Microgrids, by their very nature, are designed to work with a variety of power input sources, intelligently balancing loads between the most efficient and cost-effective methods of generation. When the overall grid power goes out, the local microgrid takes over, supplying at least a limited amount of electricity to its customers. While localized events could damage a microgrid, they’re not susceptible to the widespread interruptions that may cause power interruptions from afar.

At the same time, the vast majority of the grid does work correctly most of the time in developed countries. Unlike pure backup systems, microgrid energy solutions can be configured to optimize power usage even when the larger grid is functioning perfectly. Microgrids can take advantage of on-site renewable energy generation and local storage for backup, and they can help shift the time when power is obtained versus when it’s used.

For example, if a simple microgrid has a solar array, backup batteries, and a generator, in the day it may use solar panels to provide most of its customers power needs, with the regional power grid making up for any shortfalls. At night, the regional grid could provide a greater proportion of power, and even charge batteries if energy rates are reduced. These batteries could then be partially discharged during the day when energy may be more expensive, and generators can run as needed, perhaps for testing and maintenance purposes.

A microgrid system can therefore help offset its cost in the form of energy savings in normal times, and help communities prepare for larger power failures. A solar microgrid system can even sell power to the utility if there is a “bumper crop” of sunlight or other renewables, or if battery discharge at certain times makes sense. Depending on the user’s needs, a microgrid may be set up to emphasize rock-solid resiliency (e.g. a hospital or military base) or for efficiency (e.g. a college campus).

Short-Range Benefits

A short hop from power generation to storage or point of use has obvious benefits in the form of resiliency. Likewise, power transmission over long distances leads to losses via escaping heat in the lines. By reducing this distance, such losses and inconsistencies can be minimized.

Additionally, grid power comes largely in the form of alternating current (AC), which has to be converted into direct current (DC) for many uses, with accompanying losses. Solar panels produce DC power natively, and batteries store DC power. In theory, a microgrid could be set up to supply this type of energy without the typical AC-to-DC conversion, leading to greater efficiencies.

Finally, while housing and administering such equipment can be burdensome, consider that there may be ancillary benefits of such a setup. Covered parking under solar panels is one fantastic usage already seen in some places, and perhaps communities will adopt other measures to make renewable equipment useful, or even beautiful, in other ways. One could imagine a functional art piece made out of solar panels that greets visitors to a business park, college, or neighborhood, or any number of other concepts yet to be considered.

The Microgrid Future

What does the future of energy generation look like? One can see the vast benefits of a robust system of power generation that’s able to reduce transmission losses while first using renewables, then temporary backup batteries, and finally fossil fuel-powered generation for longer term support. Perhaps we may also see the proliferation of DC power with no AC conversion from solar panels and batteries.

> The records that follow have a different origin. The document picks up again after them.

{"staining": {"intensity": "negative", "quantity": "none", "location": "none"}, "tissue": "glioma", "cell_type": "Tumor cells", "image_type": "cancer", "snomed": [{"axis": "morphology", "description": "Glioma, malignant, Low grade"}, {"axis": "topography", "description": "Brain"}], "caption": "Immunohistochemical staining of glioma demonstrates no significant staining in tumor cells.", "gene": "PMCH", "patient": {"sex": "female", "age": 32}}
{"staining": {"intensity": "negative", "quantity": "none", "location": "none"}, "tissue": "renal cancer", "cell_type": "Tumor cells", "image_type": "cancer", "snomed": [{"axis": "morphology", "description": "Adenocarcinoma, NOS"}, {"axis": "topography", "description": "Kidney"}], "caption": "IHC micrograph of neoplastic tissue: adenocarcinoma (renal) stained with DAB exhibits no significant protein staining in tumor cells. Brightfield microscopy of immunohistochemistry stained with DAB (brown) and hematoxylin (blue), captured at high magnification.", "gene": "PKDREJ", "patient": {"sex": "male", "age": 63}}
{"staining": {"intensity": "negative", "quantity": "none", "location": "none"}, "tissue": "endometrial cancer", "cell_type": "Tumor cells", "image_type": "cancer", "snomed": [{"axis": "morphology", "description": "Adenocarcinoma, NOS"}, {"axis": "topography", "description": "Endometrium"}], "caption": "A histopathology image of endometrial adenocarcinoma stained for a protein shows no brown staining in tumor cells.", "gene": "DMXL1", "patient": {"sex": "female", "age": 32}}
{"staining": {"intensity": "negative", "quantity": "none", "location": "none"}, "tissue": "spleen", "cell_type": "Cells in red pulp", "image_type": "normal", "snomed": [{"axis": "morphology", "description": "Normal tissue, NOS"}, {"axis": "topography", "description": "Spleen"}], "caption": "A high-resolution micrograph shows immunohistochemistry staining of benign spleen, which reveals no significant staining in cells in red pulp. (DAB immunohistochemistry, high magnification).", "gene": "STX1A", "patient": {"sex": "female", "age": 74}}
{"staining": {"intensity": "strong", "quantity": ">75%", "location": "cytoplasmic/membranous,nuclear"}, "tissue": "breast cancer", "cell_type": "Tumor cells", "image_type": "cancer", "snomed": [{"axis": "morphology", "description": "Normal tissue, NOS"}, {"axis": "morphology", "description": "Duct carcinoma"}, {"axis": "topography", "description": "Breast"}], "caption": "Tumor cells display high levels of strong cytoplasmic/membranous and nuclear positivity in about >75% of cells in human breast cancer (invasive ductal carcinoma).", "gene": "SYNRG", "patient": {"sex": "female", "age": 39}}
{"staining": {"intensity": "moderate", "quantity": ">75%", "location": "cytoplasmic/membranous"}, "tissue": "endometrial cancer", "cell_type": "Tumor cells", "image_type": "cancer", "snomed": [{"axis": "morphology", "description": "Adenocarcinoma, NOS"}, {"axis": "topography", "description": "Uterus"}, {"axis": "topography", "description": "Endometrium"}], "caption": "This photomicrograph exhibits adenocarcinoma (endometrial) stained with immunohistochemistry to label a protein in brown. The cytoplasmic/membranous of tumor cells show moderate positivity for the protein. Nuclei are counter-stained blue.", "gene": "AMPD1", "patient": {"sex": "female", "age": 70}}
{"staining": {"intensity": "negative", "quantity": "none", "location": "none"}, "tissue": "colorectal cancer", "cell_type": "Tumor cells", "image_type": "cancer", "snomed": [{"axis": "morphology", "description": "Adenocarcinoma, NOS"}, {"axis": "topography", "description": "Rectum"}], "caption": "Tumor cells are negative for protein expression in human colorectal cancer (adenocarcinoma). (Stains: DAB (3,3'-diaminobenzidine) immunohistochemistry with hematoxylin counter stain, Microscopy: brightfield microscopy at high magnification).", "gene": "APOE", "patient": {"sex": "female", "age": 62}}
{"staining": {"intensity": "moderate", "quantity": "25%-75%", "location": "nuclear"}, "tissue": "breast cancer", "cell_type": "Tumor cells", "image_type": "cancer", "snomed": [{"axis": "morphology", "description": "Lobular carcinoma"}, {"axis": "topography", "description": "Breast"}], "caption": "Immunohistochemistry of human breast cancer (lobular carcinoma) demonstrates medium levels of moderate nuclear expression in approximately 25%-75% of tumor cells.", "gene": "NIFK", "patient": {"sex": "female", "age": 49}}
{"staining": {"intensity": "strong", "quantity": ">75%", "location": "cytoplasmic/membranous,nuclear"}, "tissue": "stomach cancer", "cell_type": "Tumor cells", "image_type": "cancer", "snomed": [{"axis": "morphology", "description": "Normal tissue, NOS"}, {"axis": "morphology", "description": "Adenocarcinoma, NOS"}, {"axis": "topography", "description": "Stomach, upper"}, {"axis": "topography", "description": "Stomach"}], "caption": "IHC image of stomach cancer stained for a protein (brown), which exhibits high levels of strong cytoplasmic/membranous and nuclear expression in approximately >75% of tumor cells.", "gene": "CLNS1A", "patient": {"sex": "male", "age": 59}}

At the same time, what if technologies like fusion or deep-geothermal are actually realized, providing near-limitless power from more centralized sources? A centralized system would be even more prone to disruptions that could be even more serious and long-lasting. The flexibility of the microgrid concept means that they could be adapted to nearly any scenario.

However microgrids develop, Arrow stands ready to help innovators fulfill their component needs. The future is bright as we use our resources to power our homes and buildings in a more efficient and reliable manner.